Background/Purpose : Clinically amyopathic dermatomyositis (CADM) is a subset of dermatomyositis (DM) presenting with the characteristic rash(es) of DM without objective muscle weakness. Asian studies report that anti-MDA5 autoantibody (autoAb) in CADM is associated with interstitial lung disease (ILD), particularly rapidly-progressive ILD (RPILD). These associations have not been established in U.S. myositis patients.  The goals of our study were to determine the association of anti-MDA5 autoAb with ILD, RPILD and survival in U.S. patients with CADM and DM.

Methods: A cohort of CADM patients were matched (gender and age) 1:1 with classic DM controls. CADM was defined by a DM rash without objective muscle weakness for at least 6 months after rash onset with no or minimal abnormalities of serum muscle enzymes, electromyography or muscle biopsy. We collected clinical, laboratory, radiographic and survival data on the CADM and DM cohorts. Anti-MDA5 autoAb was measured by serum ELISA on both groups. ILD was defined by fibrosis on imaging studies and RPILD by the acute onset and rapid worsening of dyspnea or severe radiographic ILD/fibrosis within 3 months from the onset of respiratory symptoms.  Kaplan-Meier and Cox proportional hazard model was used for survival analysis. Chi-square test and Student’s t-test was used for other associations.

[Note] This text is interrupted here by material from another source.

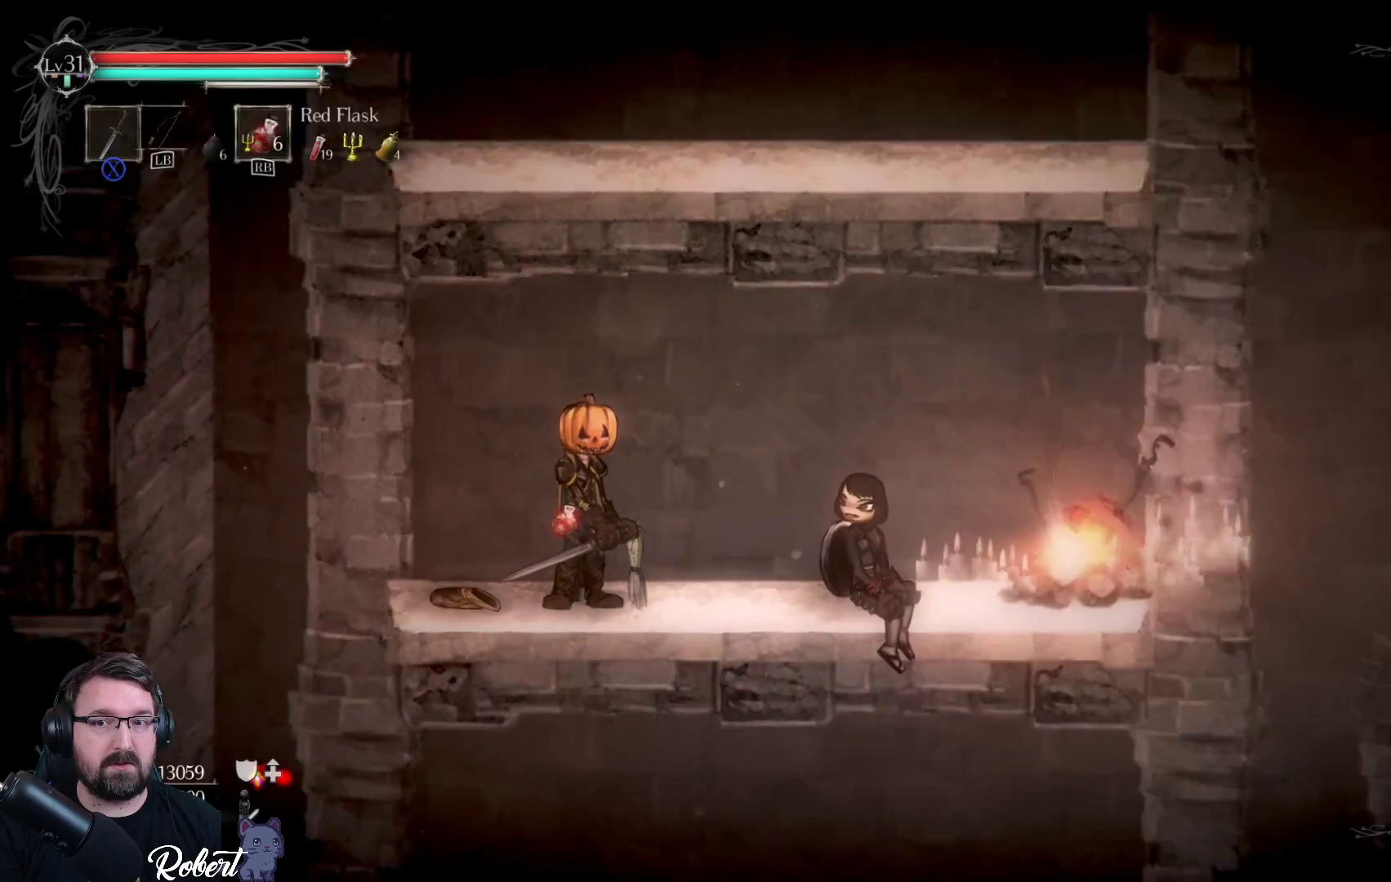
{"buttons": [], "left_stick": "up", "right_stick": "center", "events": [[400, "left_stick", "up"]]}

Results: We identified 61 CADM patients and 61 age and gender matched DM controls. There were 62% and 64% females, 92% and 87% Caucasians, with a mean (SD) age of 48.2 (16.9) and 44.8 (17.6) in the DM and CADM cohorts, respectively. Anti-MDA5 frequency was similar in CADM (13.1% [8/61]) and DM (13.1% [8/61]) as was ILD (CADM: 31.1% [19/61], DM: 26.2% [16/61]) or RPILD (CADM: 8.2% [5/61], DM: 5% [3/61]), p = NS]. Anti-MDA5 positivity was significantly associated with ILD as 50% (8/16) of MDA-5+ subjects had ILD vs. 25.5% (27/106) of MDA-5- subjects (p=0.043).  Anti-MDA5 was strongly associated with RPILD (p<0.001). Among 8 anti-MDA5+ patients with ILD, 7 had RPILD leading to early death in 5; whereas, only one MDA5- patient had RPILD (1/106). Anti-MDA5 positivity was significantly associated with poor survival (Figure 1, p=0.007), but the presence of ILD or CADM was not predictive of survival. RPILD had a very poor prognosis with hazard ratio (HR) of 28 (CI: 9-86, p <0.001).  Multivariate analysis suggested that anti-MDA5 positivity predicted survival (HR [C.I.] = 7 [2-23], p=0.001) even after controlling for diagnosis (CADM vs. DM), age at diagnosis, gender, ethnicity, smoking, and ILD (p=0.002).

Conclusion: CADM is not associated with anti-MDA5 or ILD in U.S. DM patients. Anti-MDA5 has a similar frequency in CADM and DM and is significantly associated with ILD, RPILD, and poor survival in U.S. DM patients.

Figure 1. Kaplan-Meier survival curve for anti-MDA5 positive and negative patients (p-value=0.007).